**Tarefa escrita**.
Continue o acórdão sobre os crimes de condução sem habilitação legal e de condução perigosa a partir do ponto em que o texto termina.

**Excerto**.

□ □ □

Acórdão nº 43/09.9GATBU.C1 de Court of Appeal of Coimbra (Portugal), 09 de Fevereiro de 2011

Magistrado ResponsávelORLANDO GONÇALVES
Data da Resolução09 de Fevereiro de 2011
EmissorCourt of Appeal of Coimbra (Portugal)

Relatório Pelo Tribunal Judicial da Comarca de Tábua, sob acusação do Ministério Público, foi submetido a julgamento, em processo comum e com intervenção do Tribunal Singular, o arguido, H...

, solteiro, serralheiro, residente na Rua … ..., imputando-se-lhe factos que integram, em autoria material, na forma consumada e em concurso real efectivo, um crime de condução sem habilitação legal p. e p. nos termos do disposto no art. 3.º, n.ºs 1 e 2 do Dec.-Lei n.º 2/98 de 03.01 e de um crime de condução perigosa de veículo rodoviário, p. e p. pelo art. 291.º, n.º1 al. b) do Código Penal e 69.º, n.º1 al. a), ambos do Código de penal por referência uma contra-ordenação ao disposto no art. 24.º e 25.º, .º 1 als. c) e) e f) e 145.º, n.º1, al. e) do Código da Estrada.

Realizada a audiência de julgamento o Tribunal singular, por sentença proferida a 28 de Junho de 2010, decidiu julgar a acusação do Ministério Público parcialmente procedente e, consequentemente, condenar o arguido H..., - pela prática, em 01.02.2009, de um crime de condução sem habilitação legal p. e p. nos termos do disposto no art. 3.º, n.ºs 1 e 2 do Dec.-Lei n.º 2/98 de 03.01 todos do Código da Estrada, na pena de 130 (cento e trinta) dias de multa; - pela prática, em 01.02.2009 de um crime de condução perigosa de veículo rodoviário, p. e p. pelo art. 291.º, n.º1 al. e b) do Código Penal na pena de 200 (duzentos) dias de multa, não se condenando em pena acessória; e - em cúmulo jurídico, condenar o arguido na pena única de 260 (duzentos e sessenta) dias de multa à taxa diária de €5,50 (cinco euros e cinquenta cêntimos), num total de €1.430,00 (mil quatrocentos e trinta euros).

Inconformado com a douta sentença dela interpôs recurso o Ministério Público, concluindo a sua motivação do modo seguinte:

  1. A não aplicação da pena acessória de proibição de conduzir, prevista no art. 69°, n. ° 1, al. a) do Código Penal só encontrava justificação legal se o arguido tivesse sido apenas condenado pela prática de crime de condução sem habilitação legal questão pacífica na doutrina e jurisprudência desde a alteração introduzida na norma pela Lei nº 77/2001, de 13 de Julho.

  2. Tendo o arguido sido condenado pela prática do crime de condução sem habilitação legal, p. p. pelo art. 3°, n. ° 1 e 2 do Decreto-Lei nº 2/98, de 3/1 e do crime de condução perigosa de veículo rodoviário, p. p. pelo art. 291°, nº 1, al. a) do Código Penal, deveria o mesmo ter sido igualmente condenado na pena acessória de proibição de conduzir, também indicada em sede de acusação, por força da imputação deste último tipo de ilícito.

□ □ □

**Entradas listadas**.
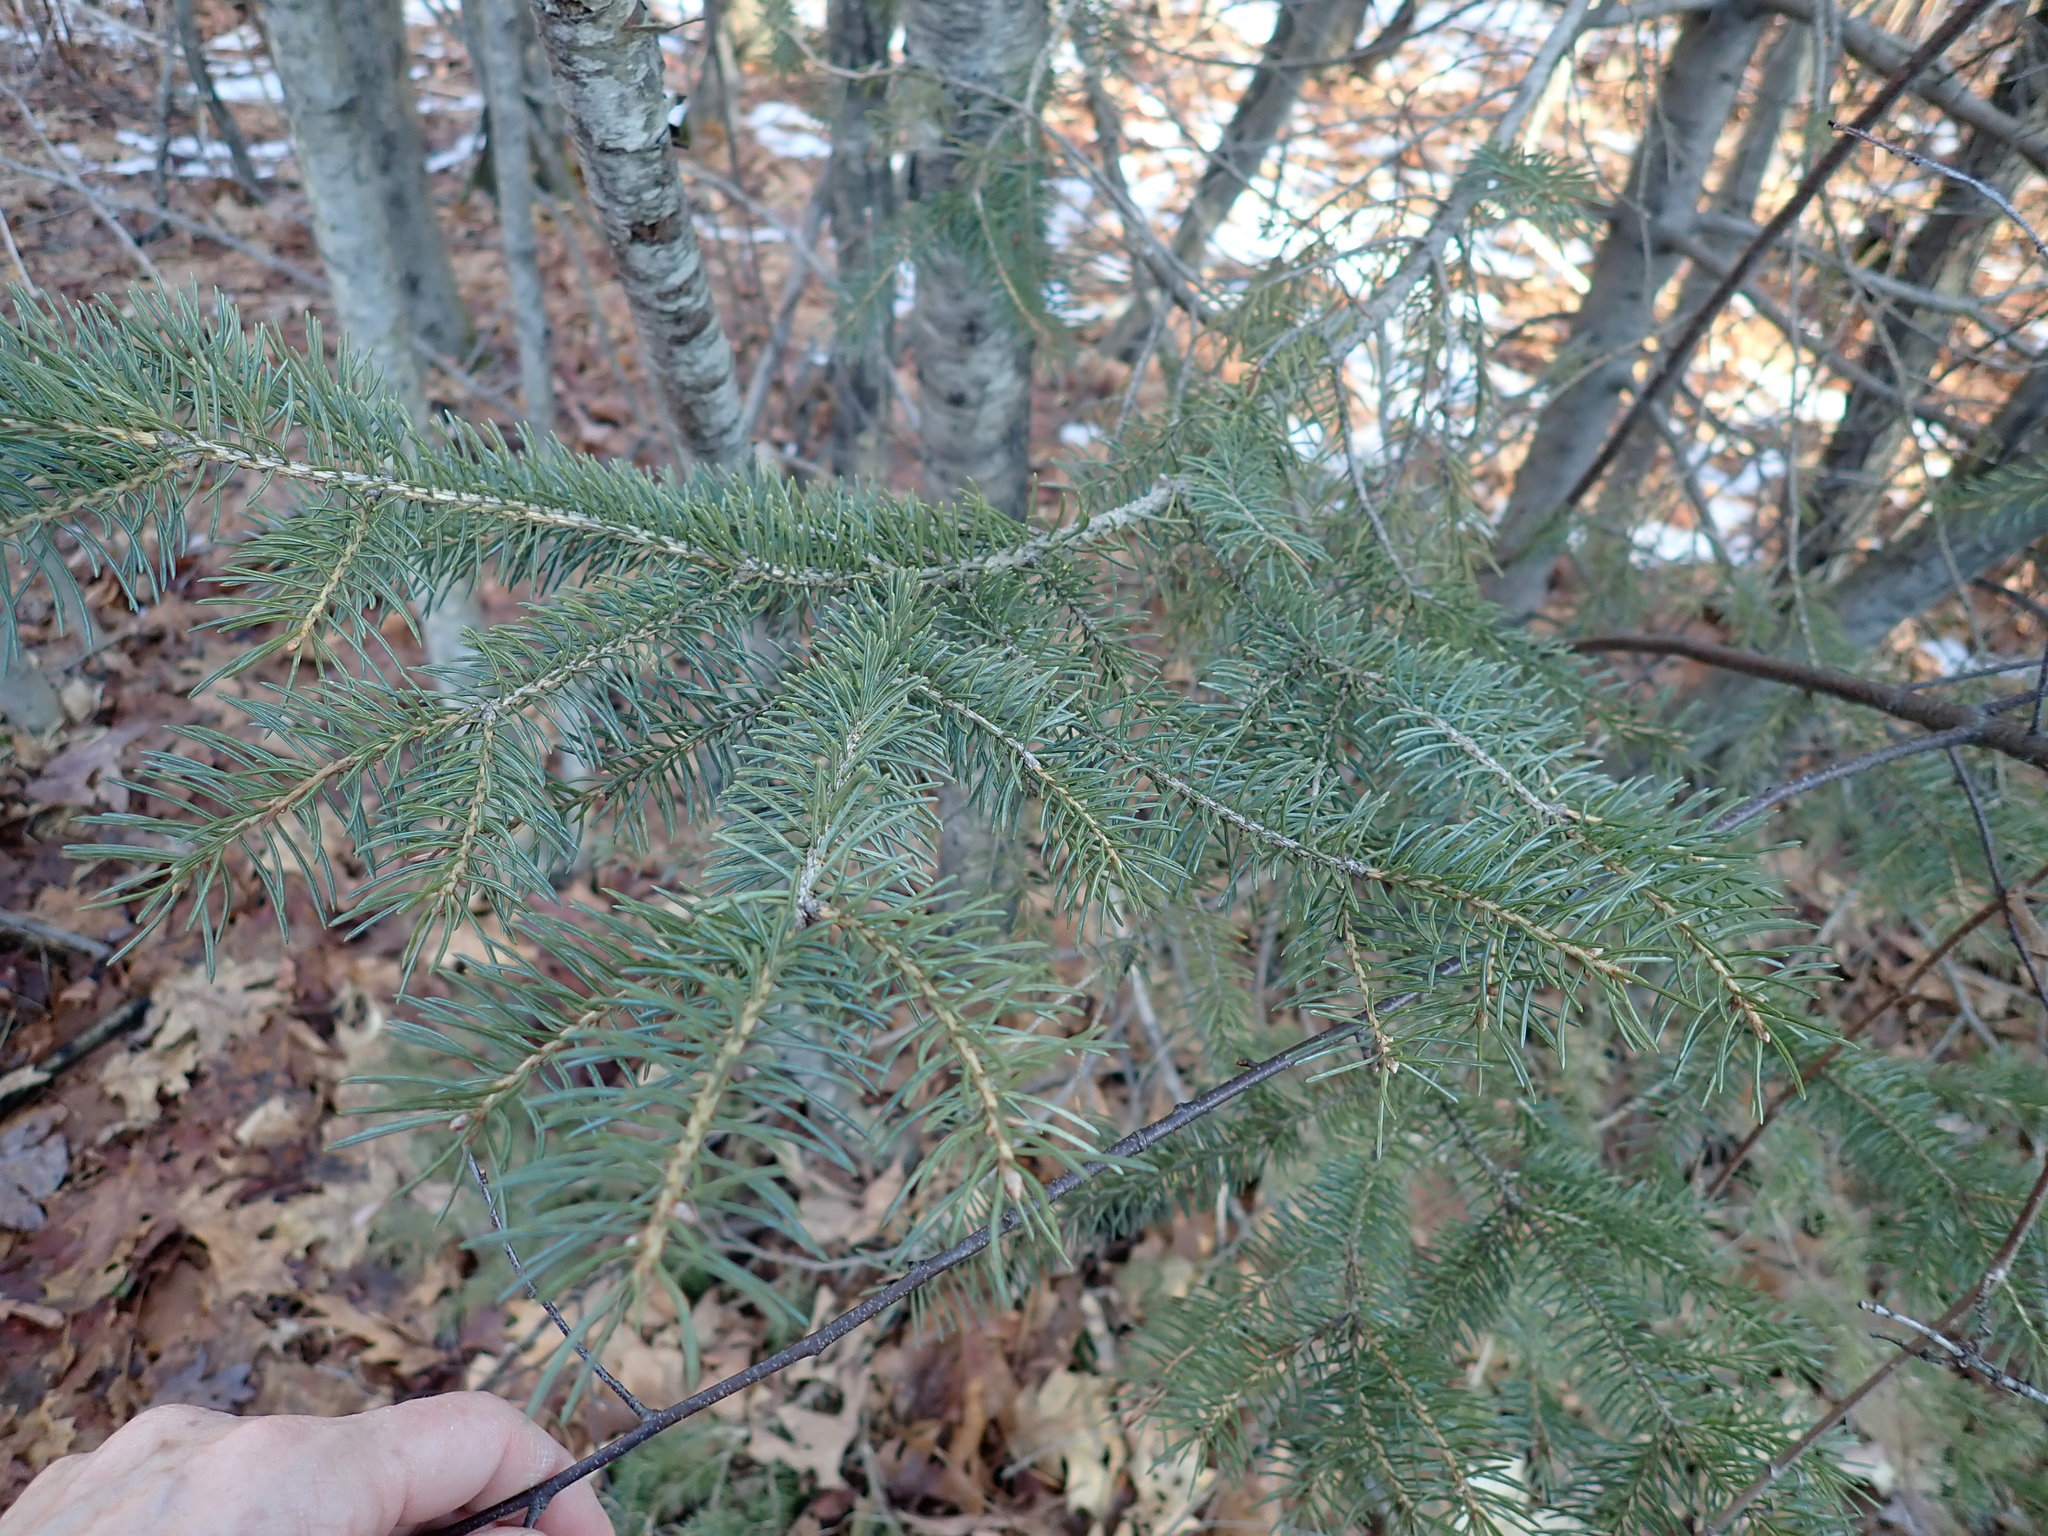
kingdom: Plantae
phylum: Tracheophyta
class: Pinopsida
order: Pinales
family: Pinaceae
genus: Picea
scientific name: Picea
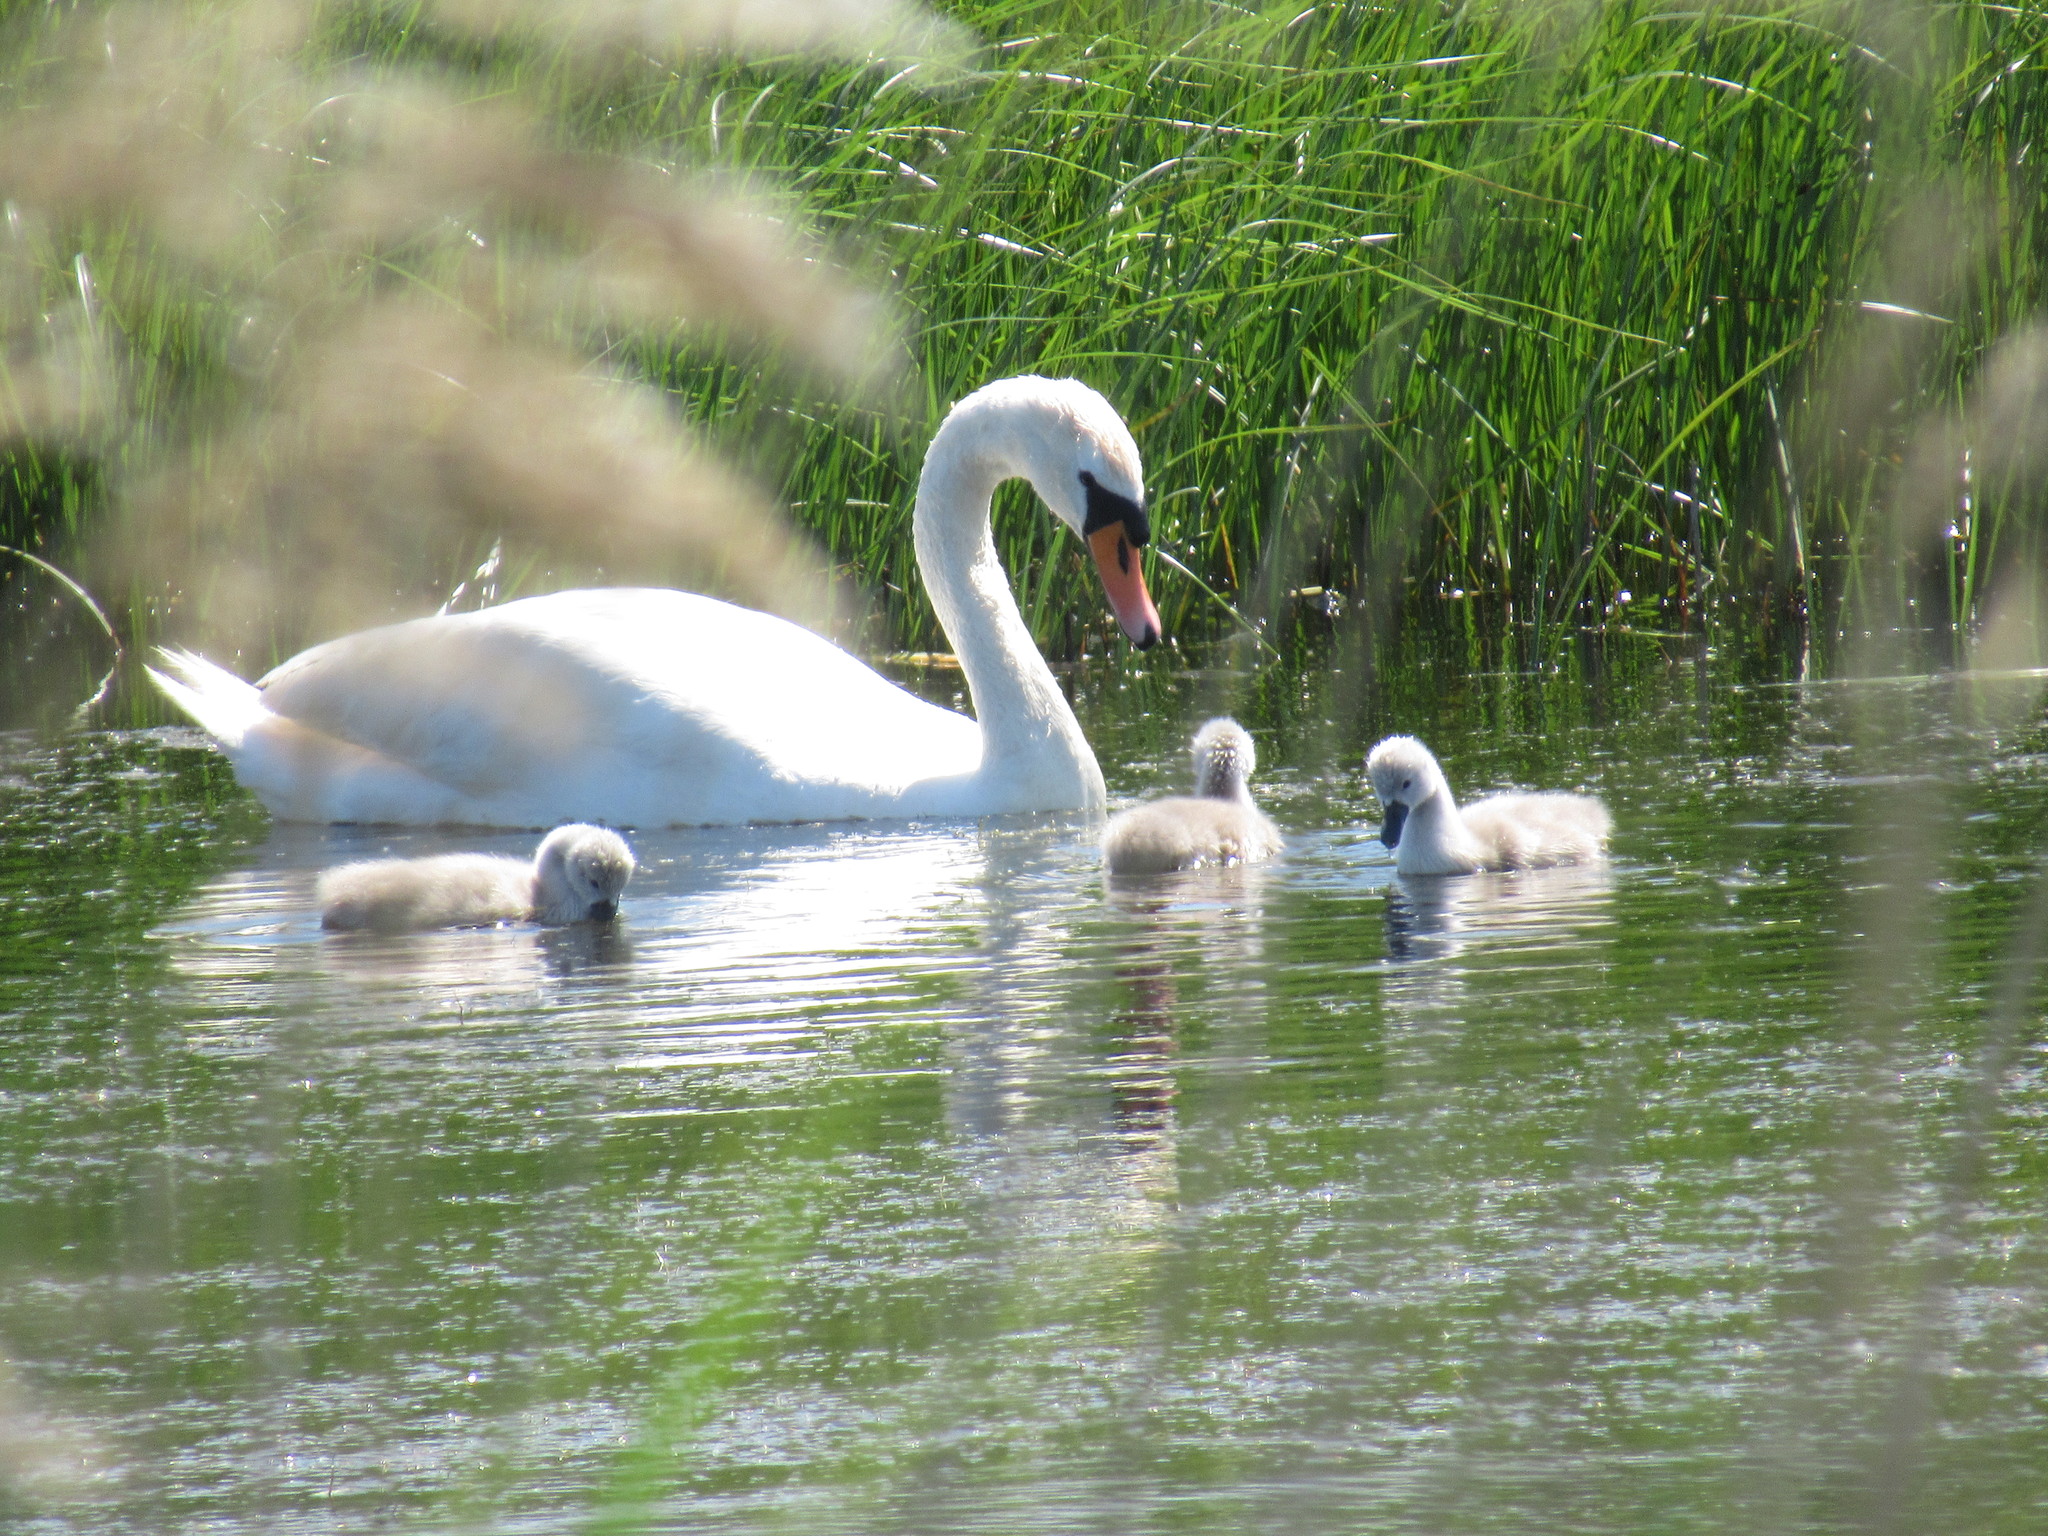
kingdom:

□ □ □

**Resposta do exercício**.
  3. Com efeito, o legislador, ao estabelecer esta punição a título de pena acessória, não distingue as situações em que o condutor está habilitado para conduzir daquelas em que não está, não podendo o intérprete, sem o mínimo de correspondência no texto da lei, proceder a tal distinção, sob pena de violação do disposto no art. 9° do Código Civil (ex vi do art. 4° do Código de Processo Penal) criando uma injustificada e incoerente desigualdade.

  4. Tal entendimento beneficiaria aqueles que, em vez de um, praticam dois ilícitos criminais, constituindo o cometimento do crime previsto no art. 3° do Decreto-Lei nº 2/98 um mecanismo de afastamento da condenação na pena acessória prevista para a condenação por outros ilícitos, com frustração dos objectivos de prevenção geral e especial ínsitos nessa pena.

  5. Assim é pois as penas acessórias, embora possam actuar também ao nível da prevenção da perigosidade, constituem verdadeiras penas, com a particularidade de estarem formalmente dependentes da pena principal e de serem material ou substancialmente condicionadas à existência de um particular conteúdo de ilícito que justifica a censura adicional ínsita na sua aplicação.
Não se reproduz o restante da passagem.